Entries supplied below:

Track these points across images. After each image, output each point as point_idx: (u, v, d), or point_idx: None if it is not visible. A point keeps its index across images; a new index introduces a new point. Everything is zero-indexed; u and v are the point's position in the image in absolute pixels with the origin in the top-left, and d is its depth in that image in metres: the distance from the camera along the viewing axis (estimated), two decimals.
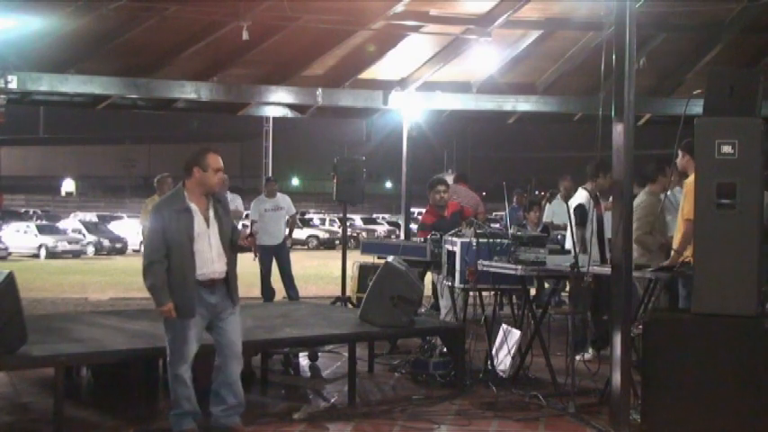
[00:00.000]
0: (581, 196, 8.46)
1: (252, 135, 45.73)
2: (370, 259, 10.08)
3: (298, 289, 11.79)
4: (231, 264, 5.84)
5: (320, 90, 12.74)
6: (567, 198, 10.67)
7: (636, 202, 7.75)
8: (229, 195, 11.90)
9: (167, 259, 5.57)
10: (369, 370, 7.92)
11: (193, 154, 5.79)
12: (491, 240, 7.57)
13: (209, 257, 5.69)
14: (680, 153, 7.15)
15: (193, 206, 5.68)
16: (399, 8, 11.44)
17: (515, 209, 12.72)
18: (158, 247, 5.57)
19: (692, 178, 6.65)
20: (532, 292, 8.84)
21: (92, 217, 42.58)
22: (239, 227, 12.58)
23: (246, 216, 13.04)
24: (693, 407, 5.54)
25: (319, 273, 20.25)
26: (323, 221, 44.46)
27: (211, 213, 5.75)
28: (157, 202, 5.89)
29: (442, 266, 8.10)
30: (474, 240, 7.58)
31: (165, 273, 5.56)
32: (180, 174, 5.84)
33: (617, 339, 5.87)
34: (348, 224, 11.62)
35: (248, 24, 10.94)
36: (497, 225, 14.69)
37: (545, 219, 11.46)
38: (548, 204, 11.71)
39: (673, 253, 6.75)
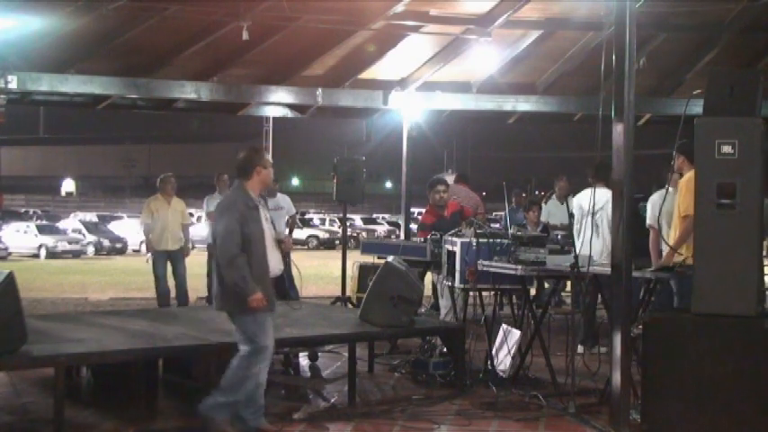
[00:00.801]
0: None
1: (252, 135, 45.72)
2: (370, 259, 10.08)
3: (298, 289, 11.77)
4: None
5: (320, 90, 12.74)
6: (562, 198, 10.72)
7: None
8: None
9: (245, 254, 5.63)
10: (369, 370, 7.91)
11: (250, 154, 5.93)
12: (491, 240, 7.57)
13: (273, 255, 5.83)
14: (675, 154, 7.19)
15: (260, 204, 5.84)
16: (399, 8, 11.44)
17: (515, 209, 12.71)
18: (238, 241, 5.63)
19: (686, 177, 6.78)
20: (532, 292, 8.85)
21: (92, 217, 42.56)
22: None
23: None
24: (693, 407, 5.54)
25: (319, 273, 20.24)
26: (323, 221, 44.47)
27: (266, 212, 5.91)
28: (228, 200, 5.88)
29: (442, 266, 8.10)
30: (474, 240, 7.59)
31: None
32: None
33: (617, 339, 5.87)
34: (348, 224, 11.63)
35: (248, 24, 10.93)
36: (497, 225, 14.69)
37: (541, 219, 11.45)
38: (543, 204, 11.70)
39: (668, 250, 6.77)
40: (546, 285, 10.08)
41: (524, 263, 7.06)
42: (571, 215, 8.92)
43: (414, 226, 12.98)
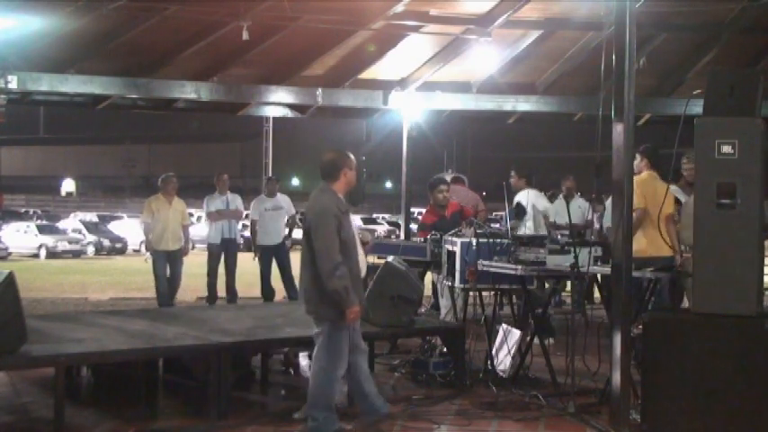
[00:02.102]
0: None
1: (252, 135, 45.75)
2: (370, 259, 10.07)
3: (298, 289, 11.77)
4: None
5: (320, 90, 12.73)
6: (570, 197, 10.79)
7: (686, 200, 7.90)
8: (229, 195, 11.94)
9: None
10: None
11: (337, 156, 5.86)
12: (491, 240, 7.57)
13: (361, 259, 5.91)
14: (637, 156, 7.61)
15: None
16: (399, 8, 11.43)
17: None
18: (338, 248, 5.58)
19: (640, 176, 7.59)
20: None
21: (92, 217, 42.58)
22: (239, 227, 12.66)
23: (246, 216, 13.04)
24: (693, 407, 5.54)
25: None
26: None
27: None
28: (321, 205, 5.78)
29: (442, 266, 8.10)
30: (474, 240, 7.58)
31: None
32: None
33: (617, 339, 5.87)
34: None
35: (248, 24, 10.92)
36: (497, 225, 14.68)
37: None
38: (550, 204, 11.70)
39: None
40: (546, 285, 10.07)
41: (524, 263, 7.06)
42: (522, 211, 9.27)
43: (414, 226, 12.97)
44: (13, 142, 68.85)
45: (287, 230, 11.92)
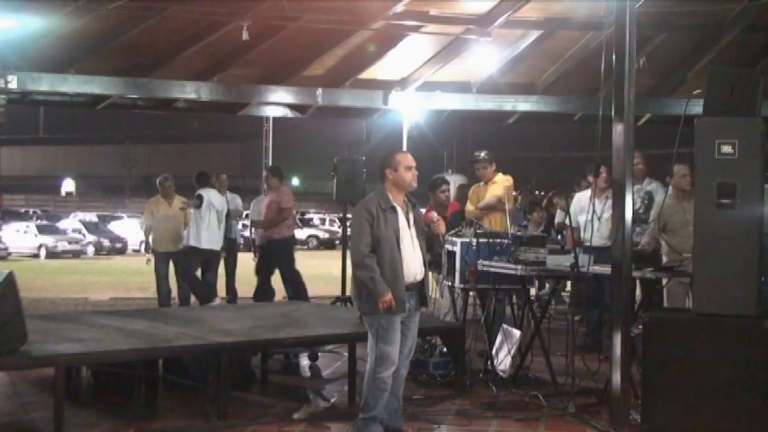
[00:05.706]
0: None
1: (252, 135, 45.66)
2: None
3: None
4: (426, 267, 5.93)
5: (320, 90, 12.74)
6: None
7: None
8: (229, 195, 11.93)
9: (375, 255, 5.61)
10: None
11: (381, 158, 5.93)
12: (491, 240, 7.56)
13: (411, 257, 5.77)
14: (486, 165, 8.55)
15: (398, 206, 5.79)
16: (399, 8, 11.45)
17: (518, 209, 12.66)
18: (369, 241, 5.60)
19: (503, 178, 8.68)
20: (532, 291, 8.86)
21: (92, 217, 42.55)
22: (239, 227, 12.64)
23: (246, 216, 13.03)
24: (693, 407, 5.54)
25: (319, 273, 20.24)
26: (323, 221, 44.44)
27: (411, 216, 5.87)
28: (363, 201, 5.92)
29: (442, 266, 8.10)
30: (474, 240, 7.58)
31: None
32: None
33: (617, 339, 5.87)
34: (348, 224, 11.58)
35: (248, 24, 10.94)
36: None
37: (558, 219, 11.37)
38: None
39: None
40: (546, 285, 10.08)
41: (524, 263, 7.05)
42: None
43: None
44: (12, 142, 68.80)
45: None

End of Entries supplied.

## Task description:
Return the opening line of the data above and every line after it up to and including the line that holds "26: (323, 221, 44.46)"; pictures stay out.

## Output of the task:
Track these points across images. After each image, output each point as point_idx: (u, v, d), or point_idx: None if it is not visible. A point keeps its index across images; a new index introduces a new point. Everything is zero-indexed; u and v are the point's position in the image in absolute pixels with the origin in the top-left, and d is its depth in that image in metres: the distance from the camera along the viewing axis (estimated), two decimals.
[00:00.000]
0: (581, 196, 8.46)
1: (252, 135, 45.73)
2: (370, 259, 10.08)
3: (298, 289, 11.79)
4: (231, 264, 5.84)
5: (320, 90, 12.74)
6: (567, 198, 10.67)
7: (636, 202, 7.75)
8: (229, 195, 11.90)
9: (167, 259, 5.57)
10: (369, 370, 7.92)
11: (193, 154, 5.79)
12: (491, 240, 7.57)
13: (209, 257, 5.69)
14: (680, 153, 7.15)
15: (193, 206, 5.68)
16: (399, 8, 11.44)
17: (515, 209, 12.72)
18: (158, 247, 5.57)
19: (692, 178, 6.65)
20: (532, 292, 8.84)
21: (92, 217, 42.58)
22: (239, 227, 12.58)
23: (246, 216, 13.04)
24: (693, 407, 5.54)
25: (319, 273, 20.25)
26: (323, 221, 44.46)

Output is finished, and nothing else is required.